- Designer: Michael Hicks
- Programmer: Michael Hicks
- Artist: Gonçalo Antunes
- Writer: Michael Hicks
- Composer: Michael Hicks
- Platforms: PlayStation 4; Xbox One; Windows;
- Release: 2018
- Genre: Puzzle-platform

= The Path of Motus =

2018 video game

The Path of Motus is a puzzle-platform game designed by Michael Hicks for PlayStation 4, Xbox One, and Microsoft Windows. The game follows a goblin named Motus who is trapped inside a mysterious forest. He plans to escape by building bridges through the forest, but his determination is challenged by bullies that use their own words to destroy him. The game was made using the MonoGame framework.

==Gameplay==
The Path of Motus features a variety of gameplay, including puzzles and action platforming. Motus' main goal is to connect groups of nodes together to design bridges. In between this he meets bullies that attack him with deadly words. Motus must tactfully use his own words to deal with the bullies. On top of bridge puzzles, an additional puzzle system was designed to express what Motus is feeling at various times in the story.

==Plot==
Motus is a six-year-old boy who dreams of finding a way through the forest his village is trapped in. Using art supplies passed down to him from his father, he begins designing bridges through the forest. He soon meets bullies that try to stop him from completing his quest. However, not all of the bullies are hostile. Motus also meets conflicted bullies that express a sense of confusion at the situation.

==Development==
The origin for The Path of Motus started in 2012, when Hicks and Antunes released an early version of the game called Sententia for Xbox 360. Hicks expressed frustration towards video games before Sententia's development, and questioned why games he played weren't as emotionally engaging as other forms of media he consumed. Hicks soon became interested in using gameplay "as a way to express meaningful ideas" and began development on Sententia to experiment with this approach.

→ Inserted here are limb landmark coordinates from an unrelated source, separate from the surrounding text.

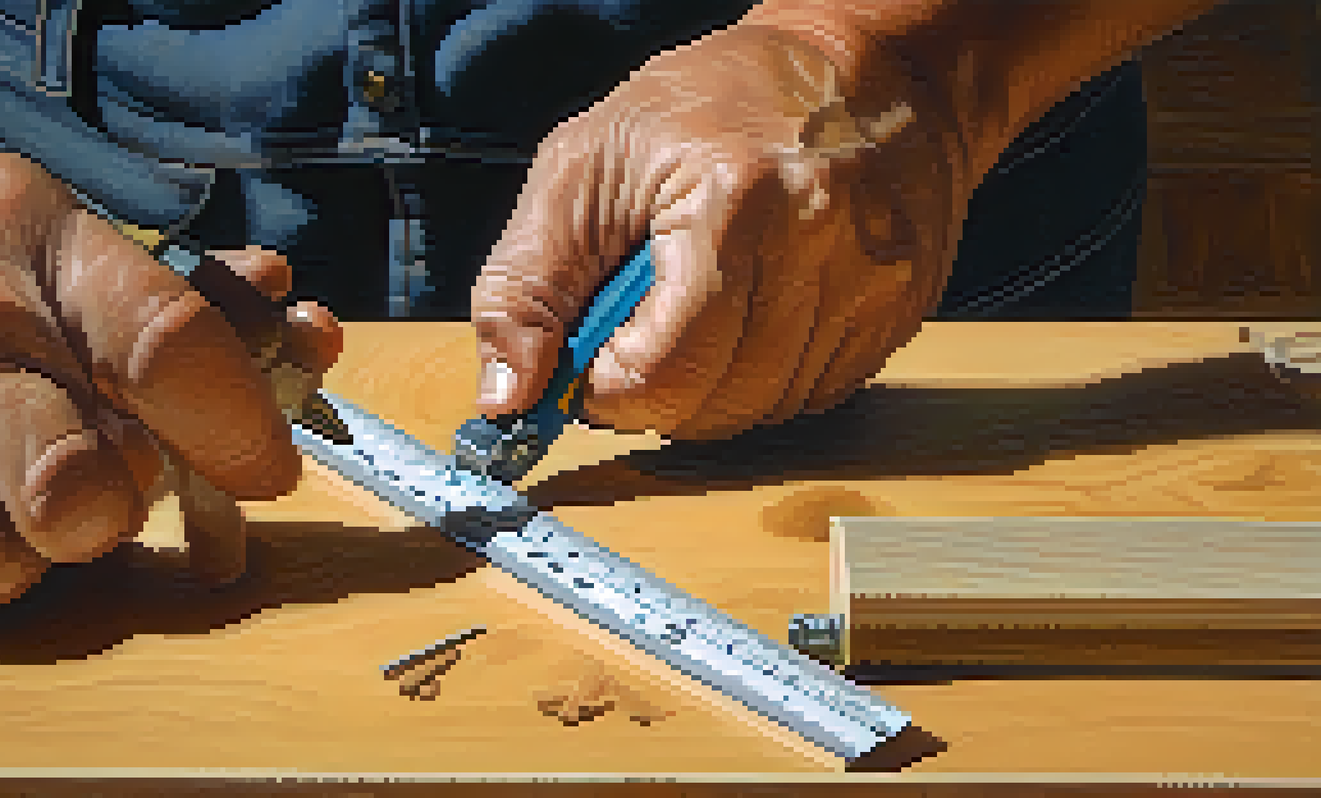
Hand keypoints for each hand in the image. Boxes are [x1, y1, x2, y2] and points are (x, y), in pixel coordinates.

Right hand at [0, 148, 341, 611]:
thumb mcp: (53, 232)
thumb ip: (182, 295)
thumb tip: (306, 333)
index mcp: (31, 245)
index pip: (170, 345)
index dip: (240, 424)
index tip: (264, 467)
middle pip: (80, 484)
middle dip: (115, 506)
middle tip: (100, 483)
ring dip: (19, 555)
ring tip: (5, 505)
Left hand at [472, 23, 967, 440]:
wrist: (862, 70)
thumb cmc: (708, 106)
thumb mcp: (581, 166)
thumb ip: (524, 287)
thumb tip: (505, 400)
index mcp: (732, 202)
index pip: (661, 372)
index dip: (607, 385)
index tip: (591, 358)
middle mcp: (819, 248)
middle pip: (713, 404)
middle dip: (655, 390)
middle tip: (639, 330)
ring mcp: (872, 286)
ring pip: (761, 413)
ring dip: (710, 389)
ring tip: (699, 312)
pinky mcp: (899, 315)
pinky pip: (810, 398)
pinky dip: (764, 377)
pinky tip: (754, 316)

The game was quickly finished after three months, and was released as part of the Indie Games Uprising, an event Hicks helped coordinate. The game was poorly received, but Hicks was undeterred and went on to spend two years refining his design ideas. The result was a game called Pillar for PlayStation 4, a game inspired by human psychology. Pillar was more successful than Sententia, generating over 320,000 downloads and a showcase at the Game Developer's Conference.

Pillar's release gave Hicks and Antunes confidence to return to Sententia. The team took the core idea from the original, but approached the execution in a similar way to Pillar. Due to the final product being so different, they renamed the game to The Path of Motus. It was released on July 17, 2018.